Les fruits féconds de l’arbre

Par Benoit Voyer

12 septembre 2026

Chacun de nous est appelé à devenir un bon arbre qui porte des fruits féconds. Comme le disait Jésus : « Un bon arbre ne donne pas de fruit pourri » et « chaque arbre […] se reconnaît à son fruit : on ne cueille pas des figues sur des épines ; on ne vendange pas non plus du raisin sur des ronces. » Ainsi, « l’homme bon tire le bien du trésor de son cœur qui est bon ; et l’homme mauvais tire le mal de son cœur qui est mauvais : car ce que dit la bouche, c’est ce qui déborde du cœur » (Lc 6, 43-45).

Ces paroles sont particulièrement intéressantes.

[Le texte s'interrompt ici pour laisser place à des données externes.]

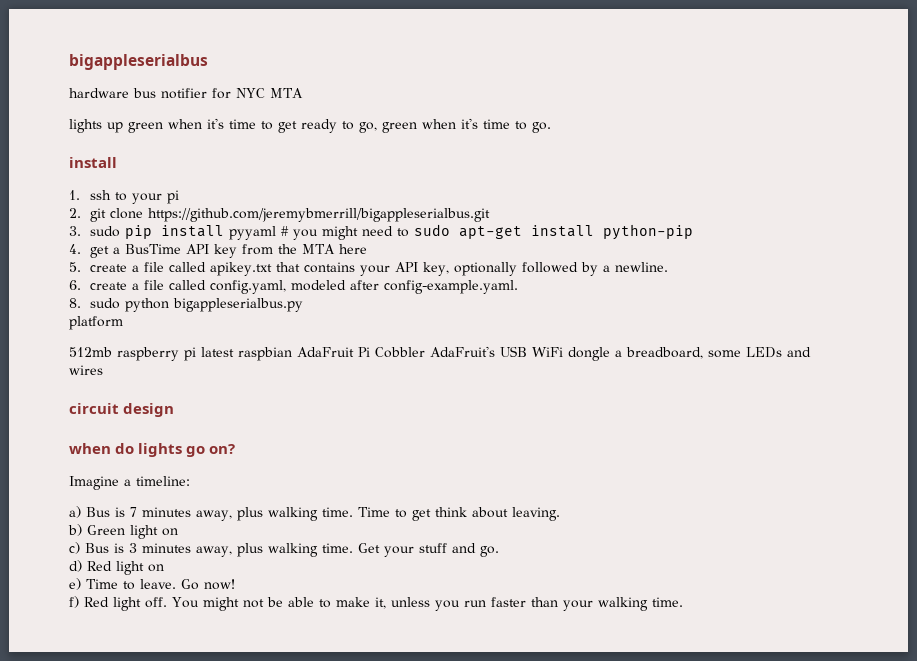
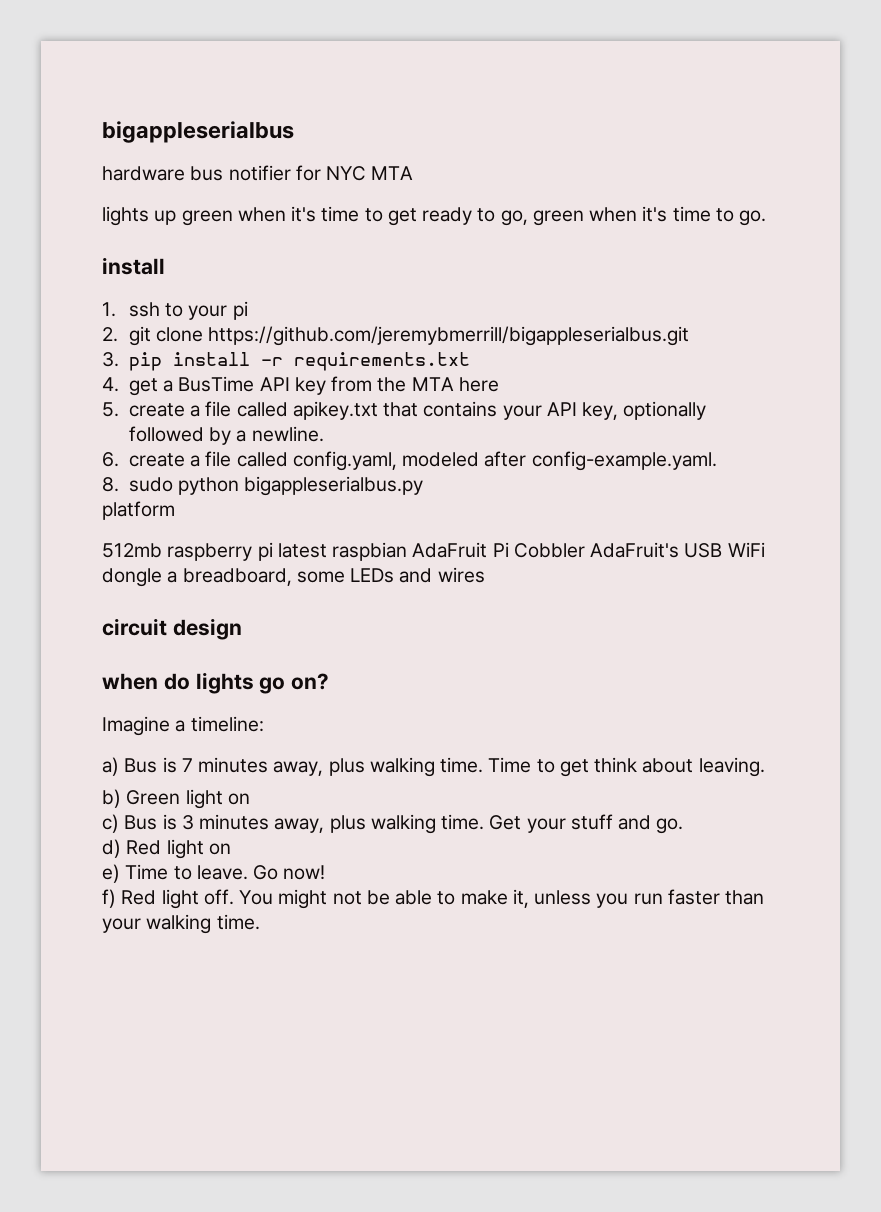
[90,226,121,237] sudo -> (119, 359) none
[229,224,694,240] pyyaml # you might need to sudo apt-get install python-pip -> [260,352,470,371] -r requirements.txt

On affirme que la foi et l’authenticité de la vie chrétienne ne se mesurent pas d’abord aux manifestations extraordinaires, aux paroles ou à l’image religieuse qu’une personne donne d’elle-même. Elle se reconnaît aux fruits d’amour qu’elle produit.

Puis, Jésus déplace le regard vers l’intérieur. Le fruit révèle l’arbre. La parole révèle quelque chose du cœur.

Enfin, entendre l’appel de Jésus ne suffit pas ; il faut mettre en pratique ce qu’il dit. C’est un peu pour cela que Jésus s’insurge : « Pourquoi m’appelez-vous « Seigneur ! Seigneur ! » et ne faites-vous pas ce que je dis ? » (Lc 6, 46).

Ici, c’est Jésus qui prie la personne humaine de se mettre en action. Comme l’écrivait Jean Ravary [1] : « Il faut […] prendre le risque de la foi. À force d’être prudent, on en vient parfois à éteindre l’Esprit. »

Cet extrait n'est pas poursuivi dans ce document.